Is it possible that the reset functions that are generated by V2P end up allowing the success state to be more easily reachable than the hard coded reset states that other methods such as CoP, Eureka, or RoboGen have? ... Maybe one method of comparison is to check qualitatively they all reset to very different states that are equally ‘hard’ or ‘easy’ to achieve success form there.
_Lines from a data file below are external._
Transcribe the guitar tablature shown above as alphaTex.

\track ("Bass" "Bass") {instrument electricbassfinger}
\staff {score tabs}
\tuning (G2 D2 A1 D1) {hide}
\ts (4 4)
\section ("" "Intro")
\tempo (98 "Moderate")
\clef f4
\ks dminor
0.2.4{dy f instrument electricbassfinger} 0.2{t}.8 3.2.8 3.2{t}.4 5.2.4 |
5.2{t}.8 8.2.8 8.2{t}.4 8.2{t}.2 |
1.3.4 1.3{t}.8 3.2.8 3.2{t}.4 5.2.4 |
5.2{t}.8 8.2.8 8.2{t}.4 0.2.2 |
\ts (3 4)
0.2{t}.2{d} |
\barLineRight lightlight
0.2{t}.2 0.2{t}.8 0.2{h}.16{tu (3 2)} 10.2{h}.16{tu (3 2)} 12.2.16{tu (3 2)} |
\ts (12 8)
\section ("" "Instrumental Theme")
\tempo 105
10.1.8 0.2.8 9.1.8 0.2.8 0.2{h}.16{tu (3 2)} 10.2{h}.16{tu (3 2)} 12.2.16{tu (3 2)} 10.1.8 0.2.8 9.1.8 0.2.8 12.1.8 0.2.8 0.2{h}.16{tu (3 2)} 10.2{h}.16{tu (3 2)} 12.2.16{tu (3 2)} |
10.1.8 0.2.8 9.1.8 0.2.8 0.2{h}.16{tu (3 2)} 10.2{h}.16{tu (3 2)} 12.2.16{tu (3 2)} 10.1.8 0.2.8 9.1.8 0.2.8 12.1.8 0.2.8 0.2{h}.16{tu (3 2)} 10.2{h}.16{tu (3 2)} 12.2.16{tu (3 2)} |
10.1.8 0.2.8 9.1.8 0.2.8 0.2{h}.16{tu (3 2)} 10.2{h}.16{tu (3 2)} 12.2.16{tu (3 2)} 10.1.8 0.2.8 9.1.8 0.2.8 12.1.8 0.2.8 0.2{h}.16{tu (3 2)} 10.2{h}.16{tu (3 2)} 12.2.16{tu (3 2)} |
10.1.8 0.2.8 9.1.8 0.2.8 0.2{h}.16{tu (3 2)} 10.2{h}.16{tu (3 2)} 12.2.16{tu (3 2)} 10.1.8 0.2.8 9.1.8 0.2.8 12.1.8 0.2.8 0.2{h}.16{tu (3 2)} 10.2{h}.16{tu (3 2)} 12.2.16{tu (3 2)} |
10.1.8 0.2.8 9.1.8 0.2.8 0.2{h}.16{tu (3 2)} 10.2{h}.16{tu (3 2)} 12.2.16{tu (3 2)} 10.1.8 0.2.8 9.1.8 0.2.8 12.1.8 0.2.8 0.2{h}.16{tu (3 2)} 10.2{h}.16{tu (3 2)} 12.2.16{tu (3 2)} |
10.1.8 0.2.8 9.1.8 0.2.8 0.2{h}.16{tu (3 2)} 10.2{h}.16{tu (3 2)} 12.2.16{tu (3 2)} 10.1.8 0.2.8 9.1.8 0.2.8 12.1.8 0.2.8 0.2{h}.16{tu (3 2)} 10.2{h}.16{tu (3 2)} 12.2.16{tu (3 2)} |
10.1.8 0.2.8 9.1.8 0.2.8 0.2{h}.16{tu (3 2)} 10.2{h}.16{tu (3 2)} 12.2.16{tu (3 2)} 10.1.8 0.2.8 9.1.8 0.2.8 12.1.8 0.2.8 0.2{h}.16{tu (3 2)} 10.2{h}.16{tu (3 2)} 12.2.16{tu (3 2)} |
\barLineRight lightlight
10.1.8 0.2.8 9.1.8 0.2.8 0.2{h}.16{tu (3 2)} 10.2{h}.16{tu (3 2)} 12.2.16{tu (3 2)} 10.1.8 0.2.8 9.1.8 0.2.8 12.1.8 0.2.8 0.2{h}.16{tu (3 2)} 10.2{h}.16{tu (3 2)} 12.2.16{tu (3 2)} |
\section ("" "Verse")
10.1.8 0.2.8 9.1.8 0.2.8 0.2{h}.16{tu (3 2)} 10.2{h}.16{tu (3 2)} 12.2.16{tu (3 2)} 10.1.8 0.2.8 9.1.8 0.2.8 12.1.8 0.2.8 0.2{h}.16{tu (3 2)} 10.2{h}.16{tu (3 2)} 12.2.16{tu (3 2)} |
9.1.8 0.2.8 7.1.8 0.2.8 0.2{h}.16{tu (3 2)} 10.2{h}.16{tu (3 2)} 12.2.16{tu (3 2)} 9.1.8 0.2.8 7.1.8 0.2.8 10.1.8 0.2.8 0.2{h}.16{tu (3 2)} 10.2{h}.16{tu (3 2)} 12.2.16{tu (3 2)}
We conduct ablation studies by choosing the same 'reset' function for the baselines. For the code-as-policy, we generate the policy code and execute it in the Issac gym. Thus, the 'reset' function is the same as the Video2Policy since they share the task code. We choose 3 tasks, one of a single object and two of multiple objects. The results are as follows:

As we can see, for tasks with a single object, the results are the same because the generated 'reset' function calls the base reset function as follows:

'''

class XXX(Task):

def reset_objects_states(self, env_ids):

​ super().reset_objects_states(env_ids)

'''

For tasks with multiple objects, the results have limited changes. The reason is that when generating the reset function, the LLM introduces certain constants. These constants may vary, for example:

It can be 'book_state[env_ids, 2] = pen_state[env_ids, 2] + 0.1' or 'book_state[env_ids, 2] = pen_state[env_ids, 2] + 0.15'.

However, the variance has limited effects on the final results. It indicates that there is no reset cheating.